VIPSelector#

class chemotools.feature_selection.VIPSelector(model, threshold: float = 1.0)[源代码]

基类:_PLSFeatureSelectorBase

This selector is used to select features that contribute significantly to the latent variables in a PLS regression model using the Variables Importance in Projection (VIP) method.

参数:
  • model (Union[_PLS, Pipeline]) -- The PLS regression model or a pipeline with a PLS regression model as last step.

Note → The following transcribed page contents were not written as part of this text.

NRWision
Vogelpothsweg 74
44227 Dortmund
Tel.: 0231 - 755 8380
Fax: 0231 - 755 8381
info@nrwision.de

  • threshold (float, default=1.0) -- The threshold for feature selection. Features with importance above this threshold will be selected.

变量:
  • estimator (ModelTypes) -- The fitted model of type _BasePCA or _PLS

  • feature_scores (np.ndarray) -- The calculated feature scores based on the selected method.

  • support_mask (np.ndarray) -- The boolean mask indicating which features are selected.

引用

[1] Kim H. Esbensen,

"Multivariate Data Analysis - In Practice", 5th Edition, 2002.

示例

>>> from chemotools.datasets import load_fermentation_train
>>> from chemotools.feature_selection import VIPSelector
>>> from sklearn.cross_decomposition import PLSRegression
>>> # Load sample data
>>> X, y = load_fermentation_train()
>>> # Instantiate the PLS regression model
>>> pls_model = PLSRegression(n_components=2).fit(X, y)
>>> # Instantiate the VIP selector with the PLS model
>>> selector = VIPSelector(model=pls_model, threshold=1.0)
>>> selector.fit(X)
VIPSelector(model=PLSRegression(n_components=2), threshold=1.0)
>>> # Get the selected features
>>> X_selected = selector.transform(X)
>>> X_selected.shape
(21, 527)

Attributes

estimator_

fit(X: ndarray, y=None) VIPSelector[源代码]

Fit the transformer to calculate the feature scores and the support mask.

参数:
  • X (array-like of shape (n_samples, n_features)) -- The input data to fit the transformer to.

  • y (None) -- Ignored to align with API.

返回:

self -- The fitted transformer.

返回类型:

VIPSelector